If moral superiority is not an appropriate basis for activism, what is? How does one choose campaigns, if not on the basis of right and wrong?
The answer is goals. The outcome is to be described, and help is recruited on the basis of how attractive that is. For example, the abolitionist movement of the 19th century denounced slavery as wrong, and when slavery was illegalised, the battle was over.
Or was it? The former slaves and their descendants were subject to systemic poverty, arbitrary execution and imprisonment, as well as terrorism from white nationalists. In other words, their level of torment was somewhat reduced. ‘Right’ had been achieved, but it was awful.

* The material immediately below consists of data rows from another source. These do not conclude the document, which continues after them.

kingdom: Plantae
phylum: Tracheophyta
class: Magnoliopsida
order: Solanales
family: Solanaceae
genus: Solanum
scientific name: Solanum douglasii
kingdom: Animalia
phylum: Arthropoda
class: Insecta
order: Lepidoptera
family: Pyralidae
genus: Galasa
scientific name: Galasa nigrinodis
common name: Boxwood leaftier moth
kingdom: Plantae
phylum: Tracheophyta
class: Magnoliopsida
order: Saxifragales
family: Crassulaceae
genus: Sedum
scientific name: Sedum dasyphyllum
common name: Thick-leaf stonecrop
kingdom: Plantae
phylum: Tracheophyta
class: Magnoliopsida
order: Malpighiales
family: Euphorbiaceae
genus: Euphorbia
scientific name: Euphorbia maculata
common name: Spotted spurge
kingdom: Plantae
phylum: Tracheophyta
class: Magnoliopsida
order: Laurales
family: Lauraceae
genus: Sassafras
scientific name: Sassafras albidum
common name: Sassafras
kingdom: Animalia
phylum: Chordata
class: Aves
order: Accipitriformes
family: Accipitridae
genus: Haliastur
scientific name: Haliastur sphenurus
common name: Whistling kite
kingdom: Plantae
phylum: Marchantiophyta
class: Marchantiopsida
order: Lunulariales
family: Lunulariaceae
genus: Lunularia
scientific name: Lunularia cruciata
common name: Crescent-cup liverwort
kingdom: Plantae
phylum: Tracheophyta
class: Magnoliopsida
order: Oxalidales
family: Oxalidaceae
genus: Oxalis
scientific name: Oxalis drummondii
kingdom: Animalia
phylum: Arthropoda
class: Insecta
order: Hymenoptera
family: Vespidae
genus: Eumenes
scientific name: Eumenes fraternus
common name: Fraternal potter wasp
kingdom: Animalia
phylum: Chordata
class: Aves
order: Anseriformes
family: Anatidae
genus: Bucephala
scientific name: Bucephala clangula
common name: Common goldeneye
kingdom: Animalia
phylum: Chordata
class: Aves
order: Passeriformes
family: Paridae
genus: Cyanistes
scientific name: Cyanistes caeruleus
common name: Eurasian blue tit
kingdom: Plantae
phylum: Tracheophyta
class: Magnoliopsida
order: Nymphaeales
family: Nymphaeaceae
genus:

Imagine an end state had been specified instead of the end of slavery demanded. Imagine that the proposal had been to build cotton mills near the farms where the cotton was grown, giving former slaves labor. Industrialists would benefit twice over: reduced transportation costs and low labor costs. Plantation owners, once unable to operate their plantations, would need to sell off parcels, thereby raising cash to build factories. Competition for small farms would raise property values, thereby increasing the tax base of small towns. Wage-earning former slaves would need loans, thereby bolstering the banking industry. Notice that this situation is compatible with capitalism’s worst impulses, and thereby reduces potential political opposition. It is also, sadly, compatible with the historical outcome, albeit the one that arrived a century later.
It is possible to describe a particular outcome that is possible only with the abolition of slavery, and it is that situation rather than the end of slavery which is the goal.
This is how activists may avoid the pitfalls of moral imperatives, while also avoiding ‘monkey’s paw‘ outcomes on the ground.